De ce fait, la régulation des industries et des services émergents nécessite une approche qui allie la souplesse indispensable, pour permettre leur éclosion et leur développement, à la rigueur nécessaire pour minimiser les effets néfastes sur les consommateurs, l’activité et la stabilité économique, a souligné M. Jouahri qui intervenait lors de la conférence internationale sur « Les polotiques et droit de la concurrence : Expériences nationales et partenariat international », organisée sous le Haut patronage du Roi Mohammed VI, à l’initiative du Conseil de la concurrence.

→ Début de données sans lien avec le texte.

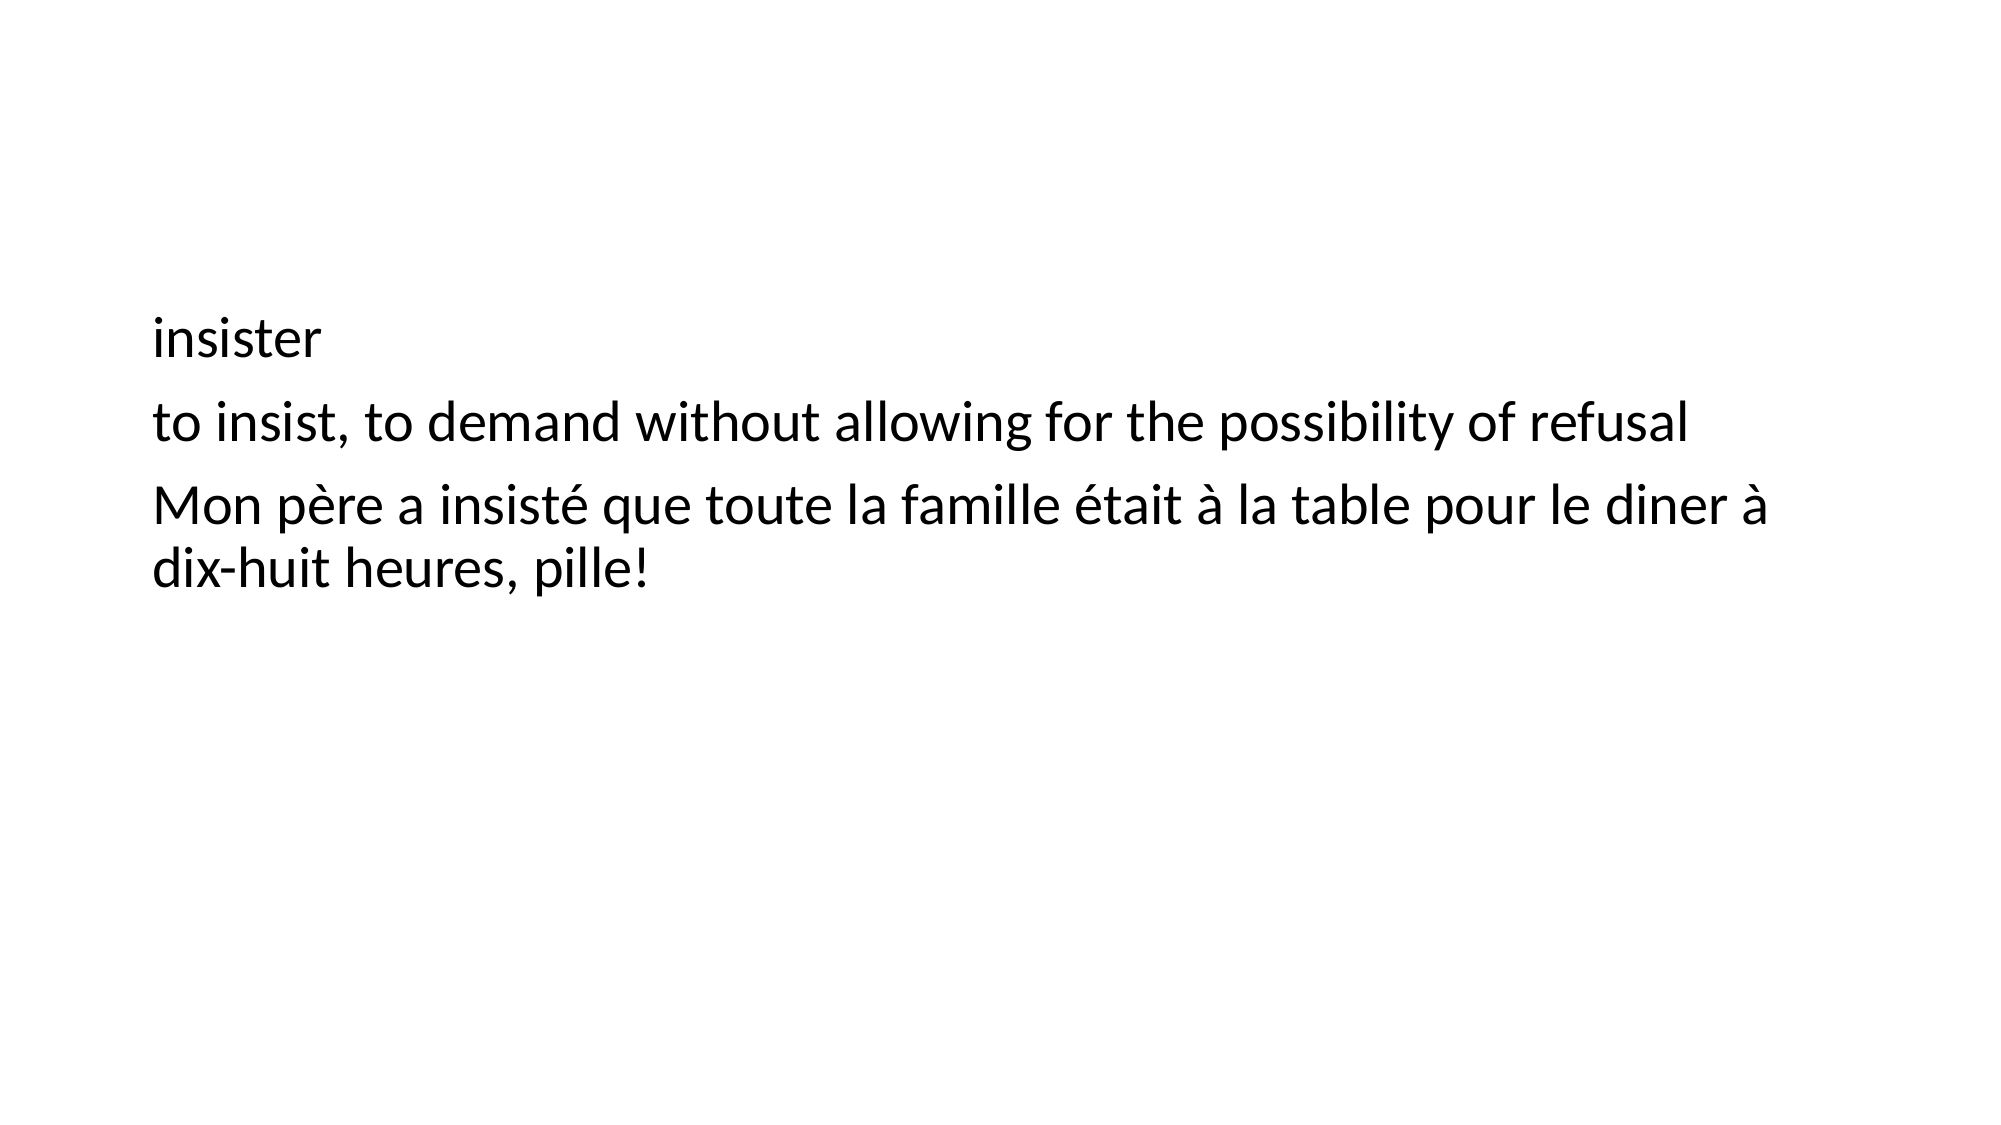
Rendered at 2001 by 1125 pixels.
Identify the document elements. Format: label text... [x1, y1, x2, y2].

Dans le domaine financier, outre les implications de la digitalisation, la multiplication des difficultés dans le sillage de la crise financière a conduit à un resserrement sans précédent de la régulation bancaire, a fait observer M. Jouahri, ajoutant que les régulateurs sont appelés à trouver et surtout à préserver un équilibre difficile et souvent fragile entre le durcissement des règles prudentielles pour la stabilité, primordiale au demeurant, du système bancaire et financier et leur assouplissement pour faciliter davantage le financement et contribuer à la relance de l’économie.

Pour préserver la stabilité financière, les régulateurs du secteur financier travaillent ensemble dans le cadre d’un comité de coordination érigé par la loi et dédié à la surveillance des risques systémiques, a-t-il dit, précisant que dans le cas particulier du secteur bancaire, Bank Al-Maghrib préconise « une approche basée sur le dialogue et l’écoute réguliers avec les assujettis, des études d’impact et la progressivité dans la mise en oeuvre ».

L’objectif, a-t-il poursuivi, est d’assurer la conformité et la résilience du système bancaire tout en limitant d’éventuels effets négatifs sur sa capacité à assurer le financement de l’économie.